┌─ Data shown

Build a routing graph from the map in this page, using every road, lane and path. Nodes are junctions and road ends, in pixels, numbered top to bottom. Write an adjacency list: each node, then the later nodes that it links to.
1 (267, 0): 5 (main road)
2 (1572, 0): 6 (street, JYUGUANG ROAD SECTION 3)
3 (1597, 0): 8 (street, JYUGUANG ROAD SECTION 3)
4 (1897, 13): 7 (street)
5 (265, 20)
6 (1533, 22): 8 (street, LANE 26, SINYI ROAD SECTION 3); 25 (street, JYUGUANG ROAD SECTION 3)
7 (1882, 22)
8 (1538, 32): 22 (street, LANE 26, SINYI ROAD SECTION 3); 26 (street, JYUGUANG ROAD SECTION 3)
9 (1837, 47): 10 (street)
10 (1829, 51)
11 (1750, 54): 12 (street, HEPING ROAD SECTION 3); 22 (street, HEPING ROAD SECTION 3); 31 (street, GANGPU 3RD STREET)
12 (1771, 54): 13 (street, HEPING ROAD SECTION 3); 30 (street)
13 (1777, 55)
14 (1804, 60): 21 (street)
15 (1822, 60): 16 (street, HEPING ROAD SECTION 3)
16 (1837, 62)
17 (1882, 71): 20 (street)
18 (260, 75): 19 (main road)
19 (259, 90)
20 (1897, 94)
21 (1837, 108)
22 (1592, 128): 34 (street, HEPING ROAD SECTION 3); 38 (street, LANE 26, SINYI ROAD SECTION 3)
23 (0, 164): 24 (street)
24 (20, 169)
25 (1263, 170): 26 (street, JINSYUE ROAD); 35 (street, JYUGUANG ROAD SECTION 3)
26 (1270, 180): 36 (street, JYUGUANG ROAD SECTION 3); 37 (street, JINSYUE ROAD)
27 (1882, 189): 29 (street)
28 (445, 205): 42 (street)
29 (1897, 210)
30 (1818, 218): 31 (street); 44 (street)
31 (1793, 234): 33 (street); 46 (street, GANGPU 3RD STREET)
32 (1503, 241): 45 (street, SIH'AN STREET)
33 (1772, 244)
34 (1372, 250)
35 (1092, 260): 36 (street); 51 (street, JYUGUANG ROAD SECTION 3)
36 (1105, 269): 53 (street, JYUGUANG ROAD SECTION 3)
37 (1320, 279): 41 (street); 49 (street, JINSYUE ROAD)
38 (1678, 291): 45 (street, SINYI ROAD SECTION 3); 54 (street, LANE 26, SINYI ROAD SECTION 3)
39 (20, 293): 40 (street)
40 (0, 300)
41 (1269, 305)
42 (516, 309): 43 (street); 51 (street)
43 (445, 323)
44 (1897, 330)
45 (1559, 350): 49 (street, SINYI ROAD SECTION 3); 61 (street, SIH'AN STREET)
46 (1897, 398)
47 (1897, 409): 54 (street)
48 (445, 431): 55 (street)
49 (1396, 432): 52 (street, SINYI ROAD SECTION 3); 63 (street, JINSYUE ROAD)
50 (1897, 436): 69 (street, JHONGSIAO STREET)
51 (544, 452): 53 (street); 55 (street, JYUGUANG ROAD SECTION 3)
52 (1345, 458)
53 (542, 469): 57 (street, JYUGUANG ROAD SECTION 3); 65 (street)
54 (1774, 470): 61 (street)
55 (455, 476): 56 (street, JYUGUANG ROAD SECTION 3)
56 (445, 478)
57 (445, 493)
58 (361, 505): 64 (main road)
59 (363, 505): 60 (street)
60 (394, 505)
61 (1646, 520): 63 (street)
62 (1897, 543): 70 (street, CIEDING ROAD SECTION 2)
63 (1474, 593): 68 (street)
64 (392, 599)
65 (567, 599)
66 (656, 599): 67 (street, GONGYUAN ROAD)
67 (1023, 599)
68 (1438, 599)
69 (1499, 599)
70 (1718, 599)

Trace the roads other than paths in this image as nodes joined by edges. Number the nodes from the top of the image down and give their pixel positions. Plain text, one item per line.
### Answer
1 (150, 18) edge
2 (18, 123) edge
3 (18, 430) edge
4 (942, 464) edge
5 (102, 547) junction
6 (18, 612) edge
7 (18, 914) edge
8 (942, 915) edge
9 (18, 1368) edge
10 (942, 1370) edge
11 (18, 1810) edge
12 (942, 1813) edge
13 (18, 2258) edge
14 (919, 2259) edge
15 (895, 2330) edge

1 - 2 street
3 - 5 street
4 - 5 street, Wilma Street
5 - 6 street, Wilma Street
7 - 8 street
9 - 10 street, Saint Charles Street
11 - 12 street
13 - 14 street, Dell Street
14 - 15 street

└─

Problem requirements: Give back, unchanged, the line containing "Trace the roads" and each line that comes after it in the entries above, ending with the last.

Solved problem:
Trace the roads other than paths in this image as nodes joined by edges. Number the nodes from the top of the image down and give their pixel positions. Plain text, one item per line.
### Answer
1 (150, 18) edge
2 (18, 123) edge
3 (18, 430) edge
4 (942, 464) edge
5 (102, 547) junction
6 (18, 612) edge
7 (18, 914) edge
8 (942, 915) edge
9 (18, 1368) edge
10 (942, 1370) edge
11 (18, 1810) edge
12 (942, 1813) edge
13 (18, 2258) edge
14 (919, 2259) edge
15 (895, 2330) edge

1 - 2 street
3 - 5 street
4 - 5 street, Wilma Street
5 - 6 street, Wilma Street
7 - 8 street
9 - 10 street, Saint Charles Street
11 - 12 street
13 - 14 street, Dell Street
14 - 15 street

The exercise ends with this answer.